A report by Rundstedt to Hitler in October 1943 regarding the weak defences in France led to the appointment of Rommel to oversee the construction of further fortifications along the expected invasion-front, which stretched from the Netherlands to Cherbourg. Rommel was given command of the newly re-formed Army Group B, which included the 7th Army, the 15th Army, and the forces guarding the Netherlands. Nazi Germany's tangled command structure made it difficult for Rommel to achieve his task. He was not allowed to give orders to the Organisation Todt, which was commanded by armaments minister Albert Speer, so in some places he had to assign soldiers to do construction work.
Rommel believed that the Normandy coast could be a possible landing point for the invasion, so he ordered the construction of extensive defensive works along that shore. In addition to concrete gun-emplacements at strategic points along the coast, he ordered wooden stakes, metal tripods, mines, and large anti-tank obstacles to be placed on the beach to delay the approach of landing craft and to impede the movement of tanks. Expecting the Allies to land at high tide so that the infantry would spend less time exposed on the beach, he ordered many of these obstacles to be placed at the high-tide mark. Tangles of barbed wire, booby traps, and the removal of ground cover made the approach hazardous for infantry. On Rommel's order, the number of mines along the coast was tripled. Given the Allied air supremacy (4,029 Allied aircraft assigned to operations in Normandy plus 5,514 aircraft assigned to bombing and defence, versus 570 Luftwaffe planes stationed in France and the Low Countries), booby-trapped stakes known as Rommelspargel (Rommel's asparagus) were set up in meadows and fields to deter airborne landings.

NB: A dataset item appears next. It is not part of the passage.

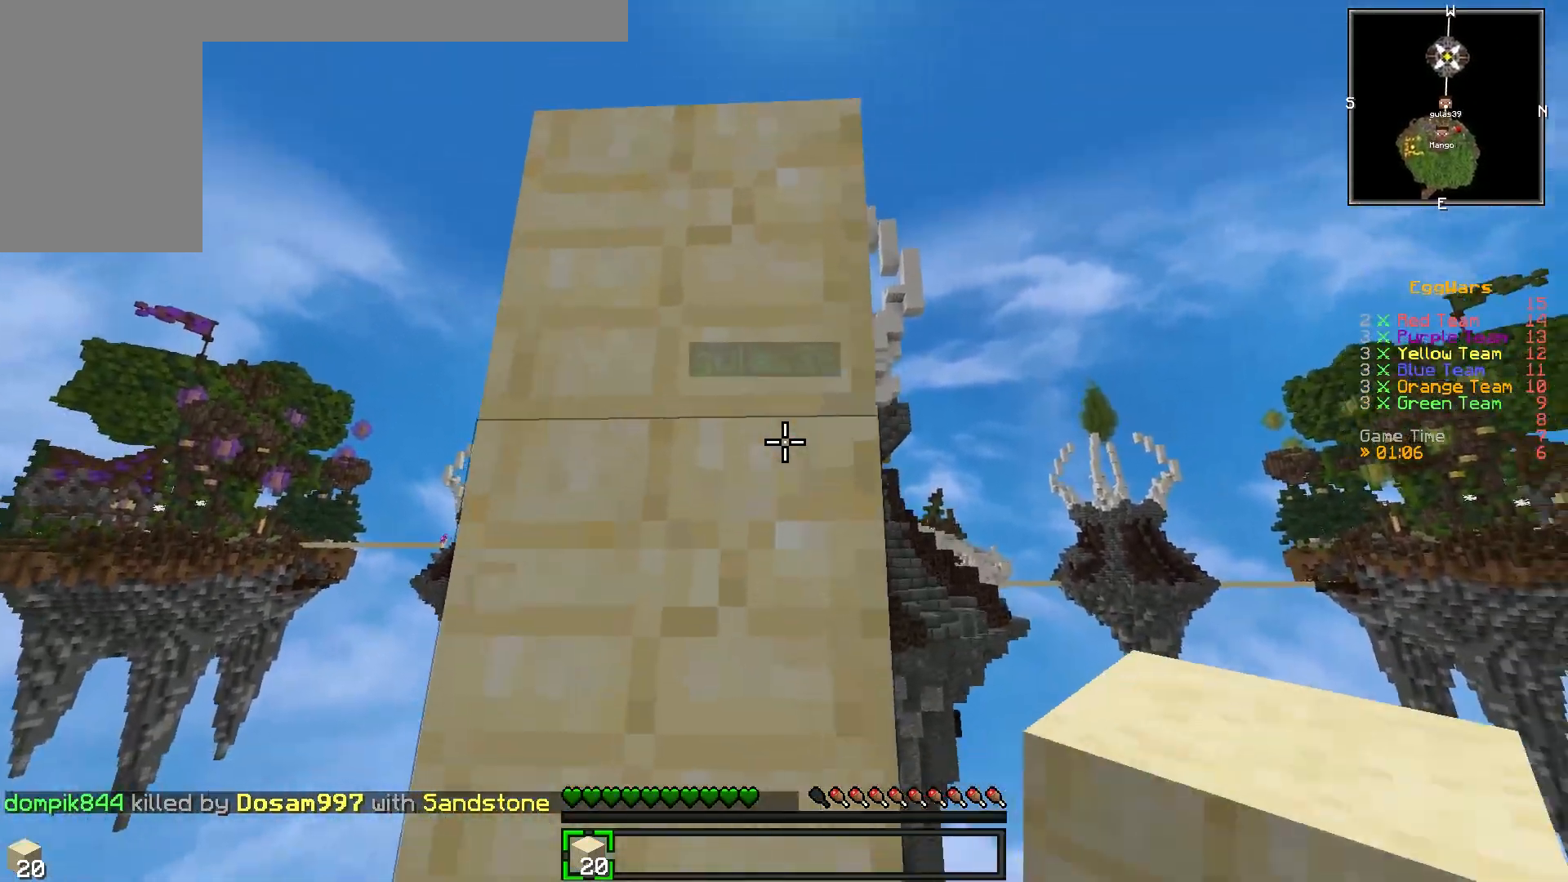
{"keys": ["s"], "events": [[67, "a", "up"], [233, "s", "down"]]}
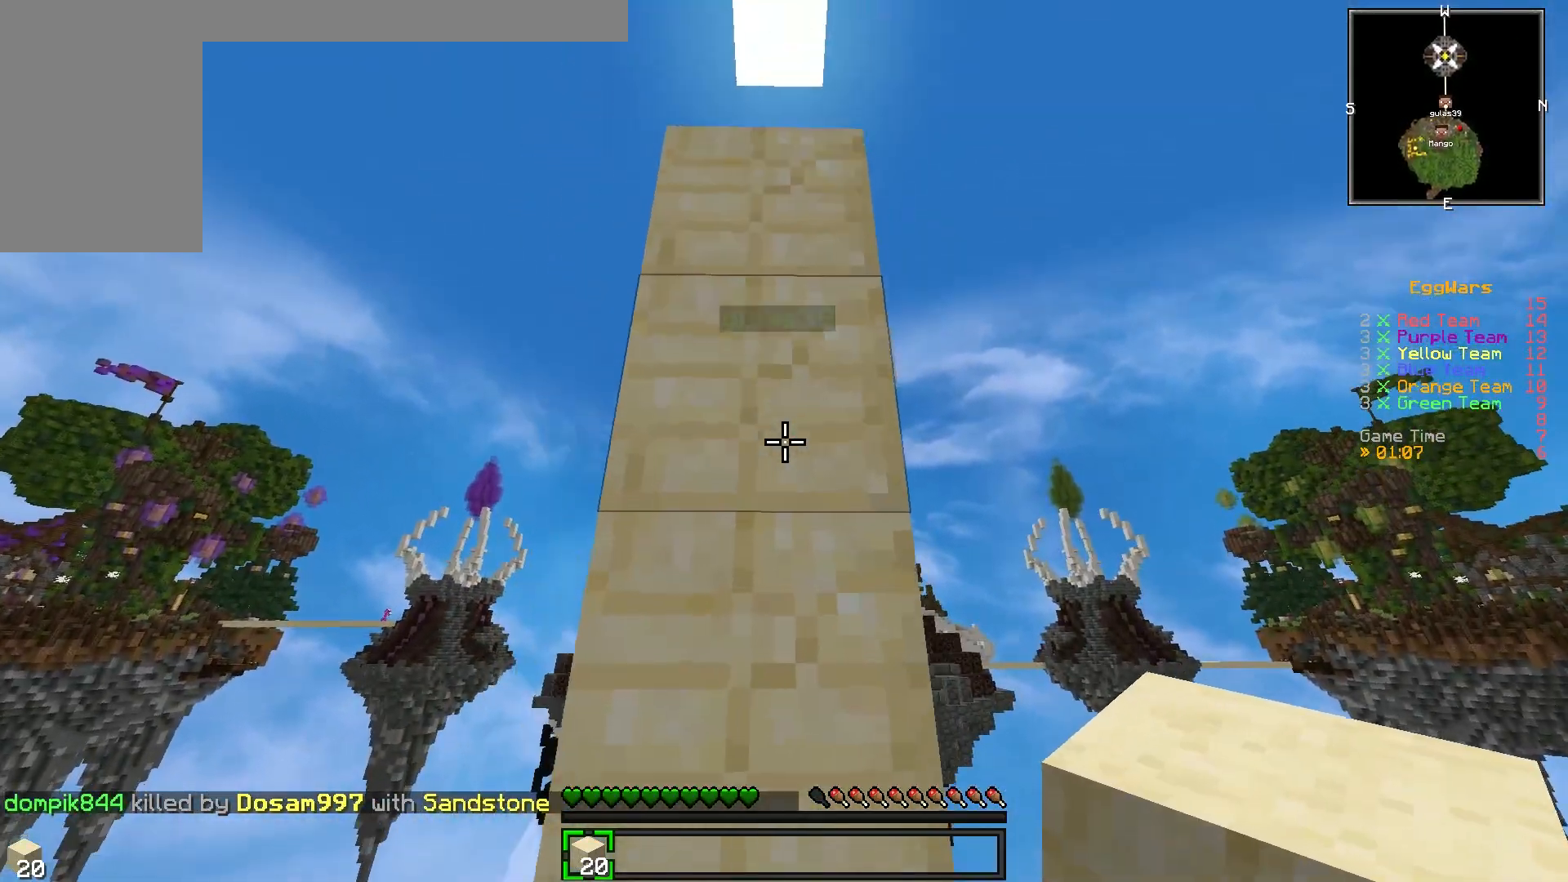
{"keys": ["w"], "events": [[233, "s", "up"], [433, "w", "down"]]}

Rommel, believing that the Germans' best chance was to stop the invasion at the shore, requested that mobile reserves—especially tanks—be stationed as close to the coast as possible. Rundstedt, General Leo Geyr von Schweppenburg (commander of Panzer Group West), and other senior commanders believed that the invasion could not be stopped on the beaches. Geyr argued for a conventional doctrine: keeping the Panzer formations concentrated in a central position around Paris and Rouen and deploying them only when the main Allied beachhead had been identified. Geyr also noted that in the Italian Campaign the armour stationed near the coast had been damaged by naval bombardment. Rommel's opinion was that because of the overwhelming Allied air superiority, large-scale movement of tanks would not be possible once the invasion was underway. Hitler made the final decision: he left three divisions under Geyr's command and gave Rommel operational control of three tank-divisions as reserves. Hitler took personal control of four divisions as strategic reserves, not to be used without his direct orders.